Update on Church Vandalism Fundraising

Update on Church Vandalism Fundraising June 19, 2011

Hermant Mehta of Friendly Atheist has ended his atheist fundraiser to help two churches that were defaced by Flying Spaghetti Monster graffiti.  Both churches were able to do cleanup with their usual maintenance staffs, so Mehta donated the money raised, as promised, to the Foundation Beyond Belief.  I donated to his fund, and posted his fundraising widget on the blog, to allow other atheists to donate, but I was a little uncomfortable making a donation to a religious group; I never contribute to the collection while at Mass with my boyfriend.

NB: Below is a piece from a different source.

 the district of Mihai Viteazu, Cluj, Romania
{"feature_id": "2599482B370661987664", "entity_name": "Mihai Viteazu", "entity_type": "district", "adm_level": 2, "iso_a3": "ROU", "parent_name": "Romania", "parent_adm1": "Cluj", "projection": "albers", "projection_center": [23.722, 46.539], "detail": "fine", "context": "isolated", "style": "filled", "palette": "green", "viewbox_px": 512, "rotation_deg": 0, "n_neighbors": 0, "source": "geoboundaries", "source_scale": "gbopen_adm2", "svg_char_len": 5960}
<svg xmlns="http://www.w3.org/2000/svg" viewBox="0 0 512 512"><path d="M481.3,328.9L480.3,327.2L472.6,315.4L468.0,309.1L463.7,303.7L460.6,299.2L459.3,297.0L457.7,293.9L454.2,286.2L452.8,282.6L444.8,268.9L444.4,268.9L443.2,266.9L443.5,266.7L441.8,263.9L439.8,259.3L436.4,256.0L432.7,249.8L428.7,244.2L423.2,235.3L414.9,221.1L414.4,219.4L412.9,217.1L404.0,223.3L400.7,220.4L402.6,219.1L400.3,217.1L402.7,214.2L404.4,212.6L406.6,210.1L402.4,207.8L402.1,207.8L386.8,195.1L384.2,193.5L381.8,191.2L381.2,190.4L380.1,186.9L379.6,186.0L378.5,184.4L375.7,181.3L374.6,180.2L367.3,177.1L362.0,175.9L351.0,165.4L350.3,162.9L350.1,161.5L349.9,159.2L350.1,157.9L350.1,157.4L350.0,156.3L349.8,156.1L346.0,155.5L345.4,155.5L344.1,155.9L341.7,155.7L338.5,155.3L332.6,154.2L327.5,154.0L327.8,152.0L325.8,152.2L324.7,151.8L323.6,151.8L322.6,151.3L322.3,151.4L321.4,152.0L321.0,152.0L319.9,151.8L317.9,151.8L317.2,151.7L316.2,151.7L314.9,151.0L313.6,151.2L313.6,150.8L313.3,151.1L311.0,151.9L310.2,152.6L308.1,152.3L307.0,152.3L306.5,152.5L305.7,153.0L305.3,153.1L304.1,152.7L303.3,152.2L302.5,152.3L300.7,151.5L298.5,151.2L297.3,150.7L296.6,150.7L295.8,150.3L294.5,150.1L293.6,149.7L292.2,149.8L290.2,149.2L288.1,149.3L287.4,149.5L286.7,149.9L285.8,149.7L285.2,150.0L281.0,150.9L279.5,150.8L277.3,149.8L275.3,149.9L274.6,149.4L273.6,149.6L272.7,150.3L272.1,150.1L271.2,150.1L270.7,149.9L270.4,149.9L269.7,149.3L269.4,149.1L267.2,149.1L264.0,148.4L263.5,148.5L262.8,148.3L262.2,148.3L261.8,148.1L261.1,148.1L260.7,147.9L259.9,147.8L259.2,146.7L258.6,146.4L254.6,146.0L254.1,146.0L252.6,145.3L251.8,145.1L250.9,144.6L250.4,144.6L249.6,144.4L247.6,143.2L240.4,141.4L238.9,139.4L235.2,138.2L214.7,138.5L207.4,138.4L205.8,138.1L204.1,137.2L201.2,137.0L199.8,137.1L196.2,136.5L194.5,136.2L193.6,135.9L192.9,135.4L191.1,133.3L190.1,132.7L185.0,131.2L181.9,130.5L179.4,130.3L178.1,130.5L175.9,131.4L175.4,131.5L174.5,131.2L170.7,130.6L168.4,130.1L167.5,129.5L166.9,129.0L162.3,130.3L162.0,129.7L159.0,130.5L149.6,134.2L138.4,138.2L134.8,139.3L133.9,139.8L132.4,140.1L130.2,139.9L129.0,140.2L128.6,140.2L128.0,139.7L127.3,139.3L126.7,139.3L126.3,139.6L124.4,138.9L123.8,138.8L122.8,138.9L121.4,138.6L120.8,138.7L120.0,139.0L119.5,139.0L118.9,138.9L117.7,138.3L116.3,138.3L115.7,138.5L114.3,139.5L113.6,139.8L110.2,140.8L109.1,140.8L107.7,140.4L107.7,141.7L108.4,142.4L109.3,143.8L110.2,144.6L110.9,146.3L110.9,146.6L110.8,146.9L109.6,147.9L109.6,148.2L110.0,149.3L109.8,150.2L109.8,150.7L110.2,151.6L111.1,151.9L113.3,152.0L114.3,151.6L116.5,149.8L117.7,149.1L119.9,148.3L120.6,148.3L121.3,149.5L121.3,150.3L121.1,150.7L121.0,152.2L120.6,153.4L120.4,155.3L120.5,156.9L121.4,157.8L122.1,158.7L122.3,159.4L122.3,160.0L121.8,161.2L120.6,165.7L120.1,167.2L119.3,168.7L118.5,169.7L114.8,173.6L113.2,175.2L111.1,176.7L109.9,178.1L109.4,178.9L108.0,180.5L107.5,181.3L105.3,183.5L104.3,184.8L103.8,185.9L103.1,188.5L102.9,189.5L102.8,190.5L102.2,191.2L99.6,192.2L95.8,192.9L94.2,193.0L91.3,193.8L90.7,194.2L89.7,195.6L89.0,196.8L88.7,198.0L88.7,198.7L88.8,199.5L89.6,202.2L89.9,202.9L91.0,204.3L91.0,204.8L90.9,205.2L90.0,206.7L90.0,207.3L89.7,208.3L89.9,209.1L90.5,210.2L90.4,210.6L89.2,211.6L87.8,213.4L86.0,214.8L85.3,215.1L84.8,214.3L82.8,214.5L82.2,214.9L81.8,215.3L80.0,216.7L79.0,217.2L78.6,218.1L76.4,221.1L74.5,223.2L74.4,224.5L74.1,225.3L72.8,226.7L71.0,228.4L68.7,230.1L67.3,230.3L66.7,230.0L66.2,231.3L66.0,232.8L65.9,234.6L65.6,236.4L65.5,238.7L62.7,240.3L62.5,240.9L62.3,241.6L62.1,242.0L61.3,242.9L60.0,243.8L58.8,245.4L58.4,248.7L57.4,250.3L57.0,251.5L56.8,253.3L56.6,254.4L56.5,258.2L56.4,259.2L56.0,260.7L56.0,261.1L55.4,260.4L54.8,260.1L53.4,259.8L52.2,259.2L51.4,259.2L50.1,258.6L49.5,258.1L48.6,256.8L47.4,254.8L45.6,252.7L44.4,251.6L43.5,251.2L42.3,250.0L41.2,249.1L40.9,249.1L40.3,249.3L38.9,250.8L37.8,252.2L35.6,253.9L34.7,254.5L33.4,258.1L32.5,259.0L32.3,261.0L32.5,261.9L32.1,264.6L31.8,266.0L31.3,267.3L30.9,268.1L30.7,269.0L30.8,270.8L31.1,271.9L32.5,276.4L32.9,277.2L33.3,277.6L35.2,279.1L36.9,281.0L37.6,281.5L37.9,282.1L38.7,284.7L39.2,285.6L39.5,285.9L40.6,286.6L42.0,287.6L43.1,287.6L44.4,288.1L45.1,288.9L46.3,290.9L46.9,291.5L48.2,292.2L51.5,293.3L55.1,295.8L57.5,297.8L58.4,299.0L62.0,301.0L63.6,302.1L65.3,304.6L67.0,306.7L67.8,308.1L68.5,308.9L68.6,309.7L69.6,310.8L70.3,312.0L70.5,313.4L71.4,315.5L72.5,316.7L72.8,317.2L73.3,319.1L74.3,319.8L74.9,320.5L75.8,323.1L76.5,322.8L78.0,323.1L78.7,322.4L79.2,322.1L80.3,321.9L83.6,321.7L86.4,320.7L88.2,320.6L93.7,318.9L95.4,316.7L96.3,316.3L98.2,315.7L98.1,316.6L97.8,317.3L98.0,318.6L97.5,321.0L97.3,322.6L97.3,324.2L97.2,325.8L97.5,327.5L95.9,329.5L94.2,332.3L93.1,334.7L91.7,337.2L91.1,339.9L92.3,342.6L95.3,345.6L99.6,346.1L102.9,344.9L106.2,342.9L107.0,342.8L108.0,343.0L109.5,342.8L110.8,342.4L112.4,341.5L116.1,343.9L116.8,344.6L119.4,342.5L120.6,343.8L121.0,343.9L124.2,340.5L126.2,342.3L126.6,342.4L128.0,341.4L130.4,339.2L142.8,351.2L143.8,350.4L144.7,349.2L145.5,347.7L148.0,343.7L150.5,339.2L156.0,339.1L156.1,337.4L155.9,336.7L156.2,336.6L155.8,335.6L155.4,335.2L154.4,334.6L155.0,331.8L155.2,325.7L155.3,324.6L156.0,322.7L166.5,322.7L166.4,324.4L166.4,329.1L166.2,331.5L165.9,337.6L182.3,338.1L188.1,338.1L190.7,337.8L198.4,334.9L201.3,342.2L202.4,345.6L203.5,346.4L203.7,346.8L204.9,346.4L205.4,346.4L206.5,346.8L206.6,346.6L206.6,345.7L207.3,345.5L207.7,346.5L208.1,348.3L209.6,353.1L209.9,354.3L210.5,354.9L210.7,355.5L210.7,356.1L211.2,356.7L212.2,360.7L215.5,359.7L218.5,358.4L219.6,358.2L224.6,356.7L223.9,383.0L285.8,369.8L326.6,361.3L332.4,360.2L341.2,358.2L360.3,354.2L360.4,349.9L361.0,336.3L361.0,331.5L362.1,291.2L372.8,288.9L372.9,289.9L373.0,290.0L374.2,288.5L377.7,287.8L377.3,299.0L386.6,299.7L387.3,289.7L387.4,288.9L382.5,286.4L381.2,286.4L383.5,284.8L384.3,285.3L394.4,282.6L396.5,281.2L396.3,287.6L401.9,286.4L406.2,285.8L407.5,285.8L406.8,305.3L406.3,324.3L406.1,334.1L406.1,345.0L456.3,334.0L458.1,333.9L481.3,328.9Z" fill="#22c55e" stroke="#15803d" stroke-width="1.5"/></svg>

I tried to balance my contribution with a matching donation to the ACLU and made sure to keep up the phone calls to my NYS Senator for the imminent gay marriage vote.  But Darksmiles did some research and found that one of the churches took a pray-away-the-gay stance on homosexuality and argued that even a donation earmarked only for repair made atheists complicit in the church’s abusive practices.  Darksmiles wrote:

It sounds like the point is moot in this case, but if it ever comes up again, I don’t think you should feel comfortable making the same choice again, Leah. I think most people have become so used to bible-based discrimination that they can’t recognize how awful it is anymore – after all it is hard to live day in and day out with the knowledge that many of your friends and neighbors have some truly evil thoughts in their hearts.

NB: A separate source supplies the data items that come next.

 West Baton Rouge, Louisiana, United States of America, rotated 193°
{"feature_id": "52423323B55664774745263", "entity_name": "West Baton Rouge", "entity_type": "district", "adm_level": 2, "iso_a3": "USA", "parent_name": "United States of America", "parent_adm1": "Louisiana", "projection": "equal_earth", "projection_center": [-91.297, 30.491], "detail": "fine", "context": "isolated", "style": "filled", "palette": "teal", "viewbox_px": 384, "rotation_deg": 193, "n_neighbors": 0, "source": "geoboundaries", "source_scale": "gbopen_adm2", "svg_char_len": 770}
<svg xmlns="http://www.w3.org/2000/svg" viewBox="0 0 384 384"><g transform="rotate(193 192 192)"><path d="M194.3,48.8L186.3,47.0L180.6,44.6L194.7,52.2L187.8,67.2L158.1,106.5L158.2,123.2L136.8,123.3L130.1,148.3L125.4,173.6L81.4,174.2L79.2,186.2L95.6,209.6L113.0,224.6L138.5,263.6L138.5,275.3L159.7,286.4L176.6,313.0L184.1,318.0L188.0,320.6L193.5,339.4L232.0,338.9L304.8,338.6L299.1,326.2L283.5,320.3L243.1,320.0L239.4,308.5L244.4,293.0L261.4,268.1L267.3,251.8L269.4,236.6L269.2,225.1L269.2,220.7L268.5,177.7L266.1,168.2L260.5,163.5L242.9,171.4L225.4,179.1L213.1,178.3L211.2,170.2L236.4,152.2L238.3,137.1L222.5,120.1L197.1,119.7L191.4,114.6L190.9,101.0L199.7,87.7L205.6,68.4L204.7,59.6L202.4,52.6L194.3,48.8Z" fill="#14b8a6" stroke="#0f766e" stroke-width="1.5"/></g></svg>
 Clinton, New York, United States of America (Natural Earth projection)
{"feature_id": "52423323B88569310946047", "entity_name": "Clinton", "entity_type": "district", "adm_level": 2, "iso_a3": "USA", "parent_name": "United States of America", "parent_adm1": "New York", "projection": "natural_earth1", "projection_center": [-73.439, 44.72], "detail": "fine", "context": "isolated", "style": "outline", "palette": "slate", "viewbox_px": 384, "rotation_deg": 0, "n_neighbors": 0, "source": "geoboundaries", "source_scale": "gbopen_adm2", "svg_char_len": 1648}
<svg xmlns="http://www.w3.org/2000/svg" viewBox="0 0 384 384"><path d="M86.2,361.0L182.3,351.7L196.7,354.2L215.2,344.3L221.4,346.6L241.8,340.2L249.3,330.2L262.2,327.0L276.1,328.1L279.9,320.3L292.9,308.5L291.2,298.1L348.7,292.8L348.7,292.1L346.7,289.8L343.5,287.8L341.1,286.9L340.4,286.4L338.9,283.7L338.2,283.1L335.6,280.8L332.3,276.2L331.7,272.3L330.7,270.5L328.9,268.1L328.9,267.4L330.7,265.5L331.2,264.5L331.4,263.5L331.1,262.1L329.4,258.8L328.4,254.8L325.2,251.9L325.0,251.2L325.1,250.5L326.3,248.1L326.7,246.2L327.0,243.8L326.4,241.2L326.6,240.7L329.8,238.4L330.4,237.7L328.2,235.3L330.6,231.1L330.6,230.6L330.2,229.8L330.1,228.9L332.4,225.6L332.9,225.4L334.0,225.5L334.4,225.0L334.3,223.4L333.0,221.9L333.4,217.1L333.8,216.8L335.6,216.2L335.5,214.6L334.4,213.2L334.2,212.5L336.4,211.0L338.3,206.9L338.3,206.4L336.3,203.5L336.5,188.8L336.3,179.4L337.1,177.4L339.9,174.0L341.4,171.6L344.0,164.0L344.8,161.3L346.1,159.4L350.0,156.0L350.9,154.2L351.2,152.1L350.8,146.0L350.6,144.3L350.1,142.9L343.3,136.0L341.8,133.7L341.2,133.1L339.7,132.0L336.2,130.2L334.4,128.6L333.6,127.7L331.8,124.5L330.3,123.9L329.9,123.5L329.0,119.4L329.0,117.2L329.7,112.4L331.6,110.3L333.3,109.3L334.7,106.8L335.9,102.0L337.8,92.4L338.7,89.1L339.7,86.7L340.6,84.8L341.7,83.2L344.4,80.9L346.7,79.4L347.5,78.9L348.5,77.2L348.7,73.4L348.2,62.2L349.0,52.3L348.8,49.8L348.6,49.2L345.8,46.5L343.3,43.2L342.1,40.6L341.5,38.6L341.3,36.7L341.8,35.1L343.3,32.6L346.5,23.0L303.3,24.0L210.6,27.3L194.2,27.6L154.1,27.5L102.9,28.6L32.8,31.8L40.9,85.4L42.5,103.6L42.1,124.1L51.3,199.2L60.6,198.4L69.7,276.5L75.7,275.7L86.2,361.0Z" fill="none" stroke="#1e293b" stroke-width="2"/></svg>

Take “pray-away-the-gay” programs and conflation of innocent sexual practices with “sin” on most Sundays and replace it with “cleanse-your-blood-of-Jewishness” and anti-Jewish sermons most Sundays and set it against a backdrop of widespread anti-Jewish social stigma and legal discrimination. It is horrifying, is it not? Fixing what doesn’t need to be fixed and trampling on human rights in the process is not an organization that deserves respect even when lying on the ground. At most don’t kick them, but don’t help them back up either.

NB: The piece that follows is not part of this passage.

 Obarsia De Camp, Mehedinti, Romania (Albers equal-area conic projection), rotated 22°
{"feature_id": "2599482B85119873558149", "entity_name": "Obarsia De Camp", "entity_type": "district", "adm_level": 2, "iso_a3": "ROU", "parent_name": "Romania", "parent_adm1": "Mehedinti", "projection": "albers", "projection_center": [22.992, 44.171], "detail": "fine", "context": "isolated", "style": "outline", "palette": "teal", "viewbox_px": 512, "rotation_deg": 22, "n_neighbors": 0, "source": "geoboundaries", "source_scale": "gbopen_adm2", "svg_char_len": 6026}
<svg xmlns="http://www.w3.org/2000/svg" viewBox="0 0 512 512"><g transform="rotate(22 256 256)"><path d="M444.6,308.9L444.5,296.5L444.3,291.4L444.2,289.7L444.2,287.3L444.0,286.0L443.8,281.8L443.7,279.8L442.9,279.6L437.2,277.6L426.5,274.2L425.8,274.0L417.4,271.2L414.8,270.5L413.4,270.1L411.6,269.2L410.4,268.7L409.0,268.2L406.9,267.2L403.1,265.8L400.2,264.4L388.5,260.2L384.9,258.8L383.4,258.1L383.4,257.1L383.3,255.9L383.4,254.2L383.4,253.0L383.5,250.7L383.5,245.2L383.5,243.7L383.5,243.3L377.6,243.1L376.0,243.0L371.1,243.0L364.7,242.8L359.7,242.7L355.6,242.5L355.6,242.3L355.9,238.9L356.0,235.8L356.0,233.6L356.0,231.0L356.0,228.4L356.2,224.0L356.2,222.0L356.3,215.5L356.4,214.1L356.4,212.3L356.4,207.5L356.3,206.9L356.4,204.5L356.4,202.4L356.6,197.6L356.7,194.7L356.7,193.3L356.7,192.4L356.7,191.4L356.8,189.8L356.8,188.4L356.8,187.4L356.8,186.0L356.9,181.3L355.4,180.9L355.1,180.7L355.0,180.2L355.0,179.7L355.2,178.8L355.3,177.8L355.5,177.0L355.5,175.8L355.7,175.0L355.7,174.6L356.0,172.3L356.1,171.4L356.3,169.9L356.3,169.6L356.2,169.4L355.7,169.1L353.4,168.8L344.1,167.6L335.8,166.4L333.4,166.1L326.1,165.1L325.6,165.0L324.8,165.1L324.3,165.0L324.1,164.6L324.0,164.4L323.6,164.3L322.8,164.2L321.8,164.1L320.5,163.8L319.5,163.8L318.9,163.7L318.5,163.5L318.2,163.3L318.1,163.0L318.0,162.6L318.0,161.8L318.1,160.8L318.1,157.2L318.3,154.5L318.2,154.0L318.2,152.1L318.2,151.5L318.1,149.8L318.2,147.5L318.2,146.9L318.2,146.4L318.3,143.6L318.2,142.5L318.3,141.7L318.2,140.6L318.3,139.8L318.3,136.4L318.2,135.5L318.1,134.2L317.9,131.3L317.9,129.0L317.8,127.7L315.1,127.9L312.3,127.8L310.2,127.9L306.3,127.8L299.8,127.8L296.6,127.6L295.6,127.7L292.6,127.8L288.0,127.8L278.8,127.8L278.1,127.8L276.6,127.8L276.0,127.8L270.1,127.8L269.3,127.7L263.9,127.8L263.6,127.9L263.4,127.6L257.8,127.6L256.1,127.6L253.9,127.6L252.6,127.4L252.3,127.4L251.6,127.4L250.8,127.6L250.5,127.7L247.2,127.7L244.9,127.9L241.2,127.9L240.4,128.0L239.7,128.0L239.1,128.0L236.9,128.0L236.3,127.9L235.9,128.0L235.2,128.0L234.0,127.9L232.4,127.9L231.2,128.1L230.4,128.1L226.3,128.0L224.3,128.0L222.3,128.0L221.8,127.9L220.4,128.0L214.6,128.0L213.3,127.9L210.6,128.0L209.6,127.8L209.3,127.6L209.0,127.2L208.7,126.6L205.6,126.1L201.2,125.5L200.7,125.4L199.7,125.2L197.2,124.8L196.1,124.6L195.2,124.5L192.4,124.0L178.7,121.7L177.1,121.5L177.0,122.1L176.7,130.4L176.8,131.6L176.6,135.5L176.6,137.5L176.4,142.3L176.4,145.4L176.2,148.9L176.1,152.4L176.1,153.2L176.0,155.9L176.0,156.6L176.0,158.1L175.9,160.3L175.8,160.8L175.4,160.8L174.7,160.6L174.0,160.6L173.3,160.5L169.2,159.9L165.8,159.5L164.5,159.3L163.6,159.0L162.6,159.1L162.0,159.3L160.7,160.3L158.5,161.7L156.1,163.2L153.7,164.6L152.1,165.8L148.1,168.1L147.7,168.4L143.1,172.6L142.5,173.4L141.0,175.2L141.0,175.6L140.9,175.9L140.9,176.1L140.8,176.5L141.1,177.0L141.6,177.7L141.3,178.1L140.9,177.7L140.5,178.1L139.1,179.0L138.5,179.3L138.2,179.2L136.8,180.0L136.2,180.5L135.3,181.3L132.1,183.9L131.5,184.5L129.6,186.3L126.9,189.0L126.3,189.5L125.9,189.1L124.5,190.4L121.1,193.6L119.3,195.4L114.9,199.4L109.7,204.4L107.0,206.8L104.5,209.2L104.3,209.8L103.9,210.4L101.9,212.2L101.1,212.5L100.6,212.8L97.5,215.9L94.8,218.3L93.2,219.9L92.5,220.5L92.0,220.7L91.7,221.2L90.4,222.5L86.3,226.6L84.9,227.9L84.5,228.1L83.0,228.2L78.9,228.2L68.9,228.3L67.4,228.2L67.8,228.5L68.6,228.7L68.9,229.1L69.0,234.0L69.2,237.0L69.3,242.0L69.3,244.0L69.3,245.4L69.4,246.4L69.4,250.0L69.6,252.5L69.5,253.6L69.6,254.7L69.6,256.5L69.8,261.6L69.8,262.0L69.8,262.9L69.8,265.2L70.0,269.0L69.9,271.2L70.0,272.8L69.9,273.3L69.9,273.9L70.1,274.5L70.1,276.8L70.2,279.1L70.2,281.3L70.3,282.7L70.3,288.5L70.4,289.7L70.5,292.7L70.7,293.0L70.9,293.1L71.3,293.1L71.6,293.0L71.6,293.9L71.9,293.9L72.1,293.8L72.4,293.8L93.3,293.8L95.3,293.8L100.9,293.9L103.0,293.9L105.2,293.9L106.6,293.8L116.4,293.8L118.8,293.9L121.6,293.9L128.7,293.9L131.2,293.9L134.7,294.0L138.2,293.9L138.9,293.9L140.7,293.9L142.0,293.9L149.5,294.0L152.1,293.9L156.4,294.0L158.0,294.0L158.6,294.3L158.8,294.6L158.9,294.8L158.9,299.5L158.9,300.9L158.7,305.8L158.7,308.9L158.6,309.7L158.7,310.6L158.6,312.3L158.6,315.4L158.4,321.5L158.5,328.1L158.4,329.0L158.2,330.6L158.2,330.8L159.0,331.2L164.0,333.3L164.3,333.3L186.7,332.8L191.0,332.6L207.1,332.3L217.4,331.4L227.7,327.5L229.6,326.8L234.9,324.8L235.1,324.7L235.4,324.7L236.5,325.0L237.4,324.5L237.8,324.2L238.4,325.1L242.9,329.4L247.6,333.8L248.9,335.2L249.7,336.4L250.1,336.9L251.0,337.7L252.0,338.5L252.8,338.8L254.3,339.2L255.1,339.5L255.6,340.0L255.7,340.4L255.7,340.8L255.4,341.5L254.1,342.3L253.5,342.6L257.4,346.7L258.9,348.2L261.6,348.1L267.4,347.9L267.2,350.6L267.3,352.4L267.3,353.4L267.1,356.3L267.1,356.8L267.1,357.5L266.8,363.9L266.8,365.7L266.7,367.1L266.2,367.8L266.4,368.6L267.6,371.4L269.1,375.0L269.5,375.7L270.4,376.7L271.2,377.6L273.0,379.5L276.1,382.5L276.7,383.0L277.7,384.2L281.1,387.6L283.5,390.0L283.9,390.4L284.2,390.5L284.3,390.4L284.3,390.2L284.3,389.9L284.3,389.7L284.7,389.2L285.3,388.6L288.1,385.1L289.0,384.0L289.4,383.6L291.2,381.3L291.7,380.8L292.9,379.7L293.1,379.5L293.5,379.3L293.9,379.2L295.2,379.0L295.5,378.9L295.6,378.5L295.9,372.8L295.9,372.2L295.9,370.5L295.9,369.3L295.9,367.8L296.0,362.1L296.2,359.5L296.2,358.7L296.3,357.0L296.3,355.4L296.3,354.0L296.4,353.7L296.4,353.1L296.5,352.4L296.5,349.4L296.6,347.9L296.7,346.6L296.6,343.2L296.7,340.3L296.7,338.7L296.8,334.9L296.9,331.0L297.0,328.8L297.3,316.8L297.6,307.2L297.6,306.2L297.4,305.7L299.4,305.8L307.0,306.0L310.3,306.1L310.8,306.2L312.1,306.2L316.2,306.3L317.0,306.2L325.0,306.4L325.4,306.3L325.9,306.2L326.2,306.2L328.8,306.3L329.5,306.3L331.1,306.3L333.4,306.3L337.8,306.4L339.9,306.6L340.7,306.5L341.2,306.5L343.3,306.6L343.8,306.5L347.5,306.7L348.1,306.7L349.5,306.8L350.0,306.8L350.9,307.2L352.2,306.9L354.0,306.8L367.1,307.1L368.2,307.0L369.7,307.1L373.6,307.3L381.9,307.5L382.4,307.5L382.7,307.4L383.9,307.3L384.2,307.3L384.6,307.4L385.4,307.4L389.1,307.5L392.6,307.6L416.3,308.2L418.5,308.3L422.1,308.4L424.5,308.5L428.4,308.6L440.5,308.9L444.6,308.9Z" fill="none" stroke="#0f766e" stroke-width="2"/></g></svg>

I’m for the rule of law as well, but there are limits to which organizations anyone of conscience should help (although everyone already subsidizes churches in the U.S.). One simply does not help neo-nazis repaint after someone paints a rainbow on their building.

I’m honestly not sure what the correct course of action is.  My action in donation and promoting the drive was not pure altruism.  I saw an opportunity for atheists to go for the moral high ground by helping Christians who were attacked despite the ‘you were asking for it’ reaction we get every time one of our billboards are defaced.

When we atheists are already despised and distrusted in large swathes of the country, we have to be visible saints just to make any headway.  It’s just another analogous case of Fannie Hurst’s maxim that, because of prevailing prejudices, “A woman has to be twice as good as a man to go half as far.”  Even though the churches turned out not to need the help, the drive generated positive coverage of atheists and may have made a personal impression on members of the affected parishes

That’s a tolerable ends-oriented argument for organizing and promoting the collection.  By these criteria, I could decide if I ought participate in the fund by trying to estimate the positive long-term boost for atheists and comparing it to the cost of failing to hinder a churches dangerous anti-gay beliefs.  I might be able to boost  the net benefit if I balanced the donation with a larger gift to LGBT activist group.  But I feel the strongest tie to virtue ethics, so there’s a whole other dimension to the problem.

Am I using this as an opportunity to better form my character?  Almost certainly not.

I take more pleasure in giving to charity when I can use the money not only to do good but as a cudgel against my enemies, as in this killing them with kindness PR coup.  As was the case in the ethical case study of my Senior Gift contribution, I looked for an opportunity to feed my pride by ostentatiously following duty in giving to a group I disliked in a manner meant to expose their lack of charity in comparison.  Hardly a sacrifice, if it affords me an opportunity to feel superior.

Although the net external effect of the fundraising might be positive, my personal contribution was probably poorly chosen, since pride and contempt (particularly masked by outward virtue) are stumbling blocks for me.

Any advice on how to handle this kind of choice in the future?  Does any one have tips on how to avoid in indulging my Kantian pride?